We recently began assembling a 10.6 µm interferometer using a CO₂ laser as the coherent light source. Because most CO₂ lasers are designed for materials processing, their output power is far greater than is practical—or safe—for interferometry. Even after inserting a wire-grid polarizer immediately after the laser, our initial alignment attempts resulted in a burned liquid-crystal card, minor damage to other components, and a slightly damaged camera.
It was clear that there had to be a safer and more efficient approach.
Although the wire-grid polarizer allowed us to reduce the laser power, we were constantly adjusting intensity—high enough to see the beam on the liquid-crystal card, but low enough to avoid destroying it. After roughly aligning most of the components and confirming that the critical elements worked, we paused to rethink the overall alignment strategy.
Since all components downstream of the wire grid polarizer were either reflective or ZnSe (which transmits both visible light and 10.6 µm), we decided to reverse the process and align the optics first using visible light, then align the CO₂ laser to the pre-aligned system.
To do this, we built a simple Bessel-beam projector using off-the-shelf parts. The projector consisted of an adapter to accept a single-mode fiber as the source and a 1-inch lens holder containing an axicon grating. Both were mounted on a small breadboard plate positioned where the laser would ultimately be placed. A single-mode fiber provided the input on the left, while the axicon grating generated the Bessel beam to the right.
I used a small CCD camera as the detector, optionally paired with a low-power microscope objective. The setup also works without an objective, provided a short tube is left on the camera to prevent ambient light from flooding the sensor. A simple cube mount held the components together as in the picture. The shorter the tube length, the lower the magnification.
As I proceeded with the alignment, I saved several images as examples of what was seen by the detector. The picture on the left is an example of the Bessel beam misaligned by several mm. The rings show the direction to adjust the alignment to center the core of the Bessel beam on the camera.

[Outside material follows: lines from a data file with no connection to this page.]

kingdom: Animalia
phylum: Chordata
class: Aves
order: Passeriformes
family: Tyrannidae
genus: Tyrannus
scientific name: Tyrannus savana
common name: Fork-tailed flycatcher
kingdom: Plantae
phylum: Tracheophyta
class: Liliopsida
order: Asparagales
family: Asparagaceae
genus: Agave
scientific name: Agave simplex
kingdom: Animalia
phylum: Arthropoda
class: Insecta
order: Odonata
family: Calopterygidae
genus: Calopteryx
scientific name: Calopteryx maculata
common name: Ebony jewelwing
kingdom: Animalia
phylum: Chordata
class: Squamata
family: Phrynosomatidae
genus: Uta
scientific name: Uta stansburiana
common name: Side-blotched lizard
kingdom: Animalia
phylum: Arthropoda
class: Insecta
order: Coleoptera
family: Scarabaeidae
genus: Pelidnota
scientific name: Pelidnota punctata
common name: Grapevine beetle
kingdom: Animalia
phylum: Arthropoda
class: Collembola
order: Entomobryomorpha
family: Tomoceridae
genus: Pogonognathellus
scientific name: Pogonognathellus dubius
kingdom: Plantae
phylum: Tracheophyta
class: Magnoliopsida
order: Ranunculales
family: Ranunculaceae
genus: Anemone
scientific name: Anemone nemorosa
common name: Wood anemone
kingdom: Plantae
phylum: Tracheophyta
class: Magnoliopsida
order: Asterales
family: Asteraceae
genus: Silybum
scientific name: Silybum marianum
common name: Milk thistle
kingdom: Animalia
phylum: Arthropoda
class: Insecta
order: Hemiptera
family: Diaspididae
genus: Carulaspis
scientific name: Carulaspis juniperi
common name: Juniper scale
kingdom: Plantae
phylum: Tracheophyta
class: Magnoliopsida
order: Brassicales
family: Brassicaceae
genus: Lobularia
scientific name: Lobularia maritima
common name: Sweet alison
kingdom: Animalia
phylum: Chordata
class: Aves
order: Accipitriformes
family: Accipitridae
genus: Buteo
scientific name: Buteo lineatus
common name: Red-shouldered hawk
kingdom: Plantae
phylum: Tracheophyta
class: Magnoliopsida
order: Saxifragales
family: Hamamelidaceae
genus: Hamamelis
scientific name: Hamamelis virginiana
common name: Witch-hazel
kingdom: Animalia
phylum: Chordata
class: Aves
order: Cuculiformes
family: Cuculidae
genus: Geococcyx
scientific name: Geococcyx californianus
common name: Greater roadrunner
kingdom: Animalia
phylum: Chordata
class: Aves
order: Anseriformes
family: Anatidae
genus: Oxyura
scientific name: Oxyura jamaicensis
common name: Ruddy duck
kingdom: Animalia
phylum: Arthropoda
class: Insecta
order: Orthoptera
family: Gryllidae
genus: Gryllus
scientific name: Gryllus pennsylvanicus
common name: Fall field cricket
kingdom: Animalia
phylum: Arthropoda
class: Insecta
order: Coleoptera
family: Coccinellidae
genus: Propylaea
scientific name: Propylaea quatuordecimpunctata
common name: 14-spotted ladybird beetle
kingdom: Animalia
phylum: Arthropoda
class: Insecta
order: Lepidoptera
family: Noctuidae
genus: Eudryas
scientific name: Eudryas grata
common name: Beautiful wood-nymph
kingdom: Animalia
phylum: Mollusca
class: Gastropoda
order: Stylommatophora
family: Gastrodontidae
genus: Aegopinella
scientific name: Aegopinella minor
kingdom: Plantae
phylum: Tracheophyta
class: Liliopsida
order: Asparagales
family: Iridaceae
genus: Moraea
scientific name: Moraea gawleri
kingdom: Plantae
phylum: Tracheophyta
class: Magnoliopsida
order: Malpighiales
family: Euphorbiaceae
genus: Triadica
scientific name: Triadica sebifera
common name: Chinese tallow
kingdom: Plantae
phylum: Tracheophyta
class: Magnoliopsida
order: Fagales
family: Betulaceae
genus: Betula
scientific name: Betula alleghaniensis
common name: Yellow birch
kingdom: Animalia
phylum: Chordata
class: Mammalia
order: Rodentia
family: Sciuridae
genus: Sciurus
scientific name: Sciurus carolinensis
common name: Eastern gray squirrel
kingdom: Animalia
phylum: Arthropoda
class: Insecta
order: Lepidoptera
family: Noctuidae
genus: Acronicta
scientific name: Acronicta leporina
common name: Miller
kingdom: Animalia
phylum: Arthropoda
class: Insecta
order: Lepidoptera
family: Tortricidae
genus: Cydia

Once the beam is centered it looks like the picture on the right. The azimuthal variation in intensity is due to the beam being partially blocked upstream from where this image was taken by a scraper mirror. Despite a Bessel beam being “self-healing”, the intensity distribution depends on the geometry of where the beam was obstructed or what apertures were used before the beam gets to the detector.
Once the beam passed through a beam expanded in our setup it looked like this. All the Bessel beam photos were the full camera format of about 6.5 mm diagonal using the 5x infinite conjugate objective.
The alignment of the optics straight forward using the Bessel beam and a HeNe laser as the source for the single mode fiber. The fiber coupler on the laser provided a means of adjusting the source intensity by misaligning the input to the fiber.
Once the beam got beyond the ZnSe beam expander and to the ZnSe beam splitter coated for use at 10.6 µm, the laser had insufficient intensity to view the beam on the camera. We switched to a cheap, battery operated fiber optics fault detector. It was sufficiently bright to finish the alignment.
Once both arms of the interferometer were aligned it was possible to go back to the HeNe laser and get dim, but good contrast visible light fringes on the camera due to the coherence of the laser. With the interferometer pre-aligned in the visible we were able to replace the Bessel beam projector with the CO₂ laser and use a bolometer to camera to see fringes from the moment we turned on the CO₂ laser.
To conclude, using a Bessel beam made our alignment much safer and simpler. Clearly this won’t work if there are elements in the system that do not transmit in the visible, but often there are groups of several mirrors that must be mutually aligned, and these can be done as a subset of the entire alignment in the visible. Even in the visible, the Bessel beam method with the simple camera and objective as a detector avoids possible eye injury because you can still see where the beam is going even though you have eye protection that blocks the real beam.